EXTRACT PROVIDED:
Segment Open

High-power microwave (HPM) weapons produce and radiate powerful electromagnetic energy, neutralizing multiple targets that fall within the beam footprint. These systems offer speed-of-light delivery, lower collateral damage, repeated engagement within performance limits and compatibility with air, ground and naval platforms. As a result, HPM are critical assets in various operations, including countering unmanned aerial systems, destroying enemy electronics and bio-effects research.
The U.S. Department of Defense (DOD) continues to advance HPM capabilities. Recent efforts include the U.S. Army’s Rapid Capabilities and Critical Technologies Office (RCCTO) collaborating with Epirus in 2023. Epirus delivered a Leonidas-driven prototype system for the U.S. Army’s Indirect Fire Protection Capability-High-Power Microwave (IFPC-HPM) program. Epirus’ Leonidas is a family of solid-state, software-defined HPM systems designed to counter swarms of electronic threats. In 2025, Epirus received a $43.5 million contract to supply second-generation IFPC-HPM systems that improve effective range, energy output and lethality.
Beyond Leonidus, the U.S. Air Force, in collaboration with the U.S. Army’s RCCTO, continues to mature the HPM counter-drone weapon known as the Tactical High-Power Operational Responder (THOR). In 2023, THOR completed a successful live demonstration against a swarm of multiple aerial targets. Longer-range air base defense capabilities are being advanced with the Counter-Electronic High-Power Microwave Extended-Range Air Base Defense (CHIMERA) system under the Directed Energy Front-line Electromagnetic Neutralization and Defeat (DEFEND) program, a joint effort between the U.S. military and industry partners such as Raytheon. CHIMERA completed live field testing in 2024, engaging static targets and tracking aerial targets throughout their flight paths.
As the DOD’s interest in HPM grows, there is significant emphasis being placed on optimizing the underlying RF signal chain. The RF portion generates the waveform, applies modulation if required, amplifies while preserving fidelity and validates key parameters that determine how effectively microwave energy engages with a target. This article outlines commercial off-the-shelf (COTS) solutions, such as signal generators, noise sources, amplifiers and power measurement instrumentation, that support and accelerate the research and development of the HPM RF signal chain.
HPM RESEARCH FOCUS AREAS
HPM weapons testing is typically performed in shielded EMI/EMC chambers to contain harmful emissions and capture controlled, repeatable measurements. As development progresses, long-range field tests are conducted at secure facilities to prevent unintentional interference.
Waveform Shaping and RF Characterization
Whether in a chamber or during fielded tests, researchers are experimenting with engineering and manipulating the actual HPM pulse.
Current work focuses on:
- Waveform design, especially across sub-9 GHz bands, using both unmodulated and modulated pulses to study different coupling mechanisms.
- Faster rise times and narrower pulse widths, which increase instantaneous peak power and can improve destructive impact at the target.

Segment Closed

EXERCISES:
[1] Answer these from the article on high-power microwave weapons:
(a) In what year did Epirus receive the $43.5 million contract for second-generation IFPC-HPM systems?
(b) Where is HPM weapons testing typically performed?
(c) What did CHIMERA do during its 2024 live field testing?
[2] For each statement, say whether it agrees with the article on high-power microwave weapons. Give yes or no and quote the deciding words.
(a) THOR completed a live demonstration against a swarm of aerial targets in 2023.
(b) Epirus' Leonidas systems are vacuum-tube based.
(c) Current waveform design work concentrates on bands above 9 GHz.
[3] List every commercial off-the-shelf solution for the HPM RF signal chain that the article on high-power microwave weapons names.
The records that follow are separate material and are not part of the article on high-power microwave weapons.

EXTRACTED ENTRIES:
Segment Open

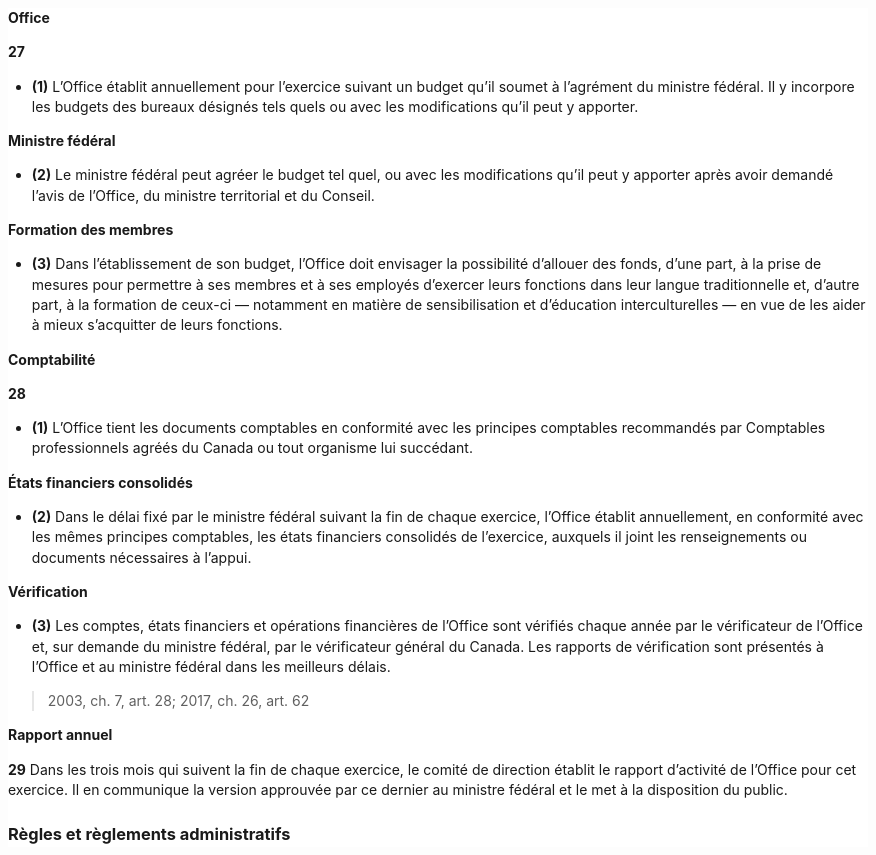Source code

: 


**Office**

**27** 

- **(1)** L’Office établit annuellement pour l’exercice suivant un budget qu’il soumet à l’agrément du ministre fédéral. Il y incorpore les budgets des bureaux désignés tels quels ou avec les modifications qu’il peut y apporter.

**Ministre fédéral**

- **(2)** Le ministre fédéral peut agréer le budget tel quel, ou avec les modifications qu’il peut y apporter après avoir demandé l’avis de l’Office, du ministre territorial et du Conseil.

**Formation des membres**

- **(3)** Dans l’établissement de son budget, l’Office doit envisager la possibilité d’allouer des fonds, d’une part, à la prise de mesures pour permettre à ses membres et à ses employés d’exercer leurs fonctions dans leur langue traditionnelle et, d’autre part, à la formation de ceux-ci — notamment en matière de sensibilisation et d’éducation interculturelles — en vue de les aider à mieux s’acquitter de leurs fonctions.




**Comptabilité**

**28** 

- **(1)** L’Office tient les documents comptables en conformité avec les principes comptables recommandés par Comptables professionnels agréés du Canada ou tout organisme lui succédant.

**États financiers consolidés**

- **(2)** Dans le délai fixé par le ministre fédéral suivant la fin de chaque exercice, l’Office établit annuellement, en conformité avec les mêmes principes comptables, les états financiers consolidés de l’exercice, auxquels il joint les renseignements ou documents nécessaires à l’appui.

**Vérification**

- **(3)** Les comptes, états financiers et opérations financières de l’Office sont vérifiés chaque année par le vérificateur de l’Office et, sur demande du ministre fédéral, par le vérificateur général du Canada. Les rapports de vérification sont présentés à l’Office et au ministre fédéral dans les meilleurs délais.
> 2003, ch. 7, art. 28; 2017, ch. 26, art. 62





**Rapport annuel**

**29** Dans les trois mois qui suivent la fin de chaque exercice, le comité de direction établit le rapport d’activité de l’Office pour cet exercice. Il en communique la version approuvée par ce dernier au ministre fédéral et le met à la disposition du public.




### Règles et règlements administratifs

Segment Closed

ANSWERS TO THIS EXERCISE:
[1]
(a) 2025
(b) In shielded EMI/EMC chambers
(c) It engaged static targets and tracked aerial targets throughout their flight paths.

[2]
(a) Yes: "In 2023, THOR completed a successful live demonstration against a swarm of multiple aerial targets."
(b) No: "a family of solid-state, software-defined HPM systems"
(c) No: "especially across sub-9 GHz bands"

[3]
- Signal generators
- Noise sources
- Amplifiers
- Power measurement instrumentation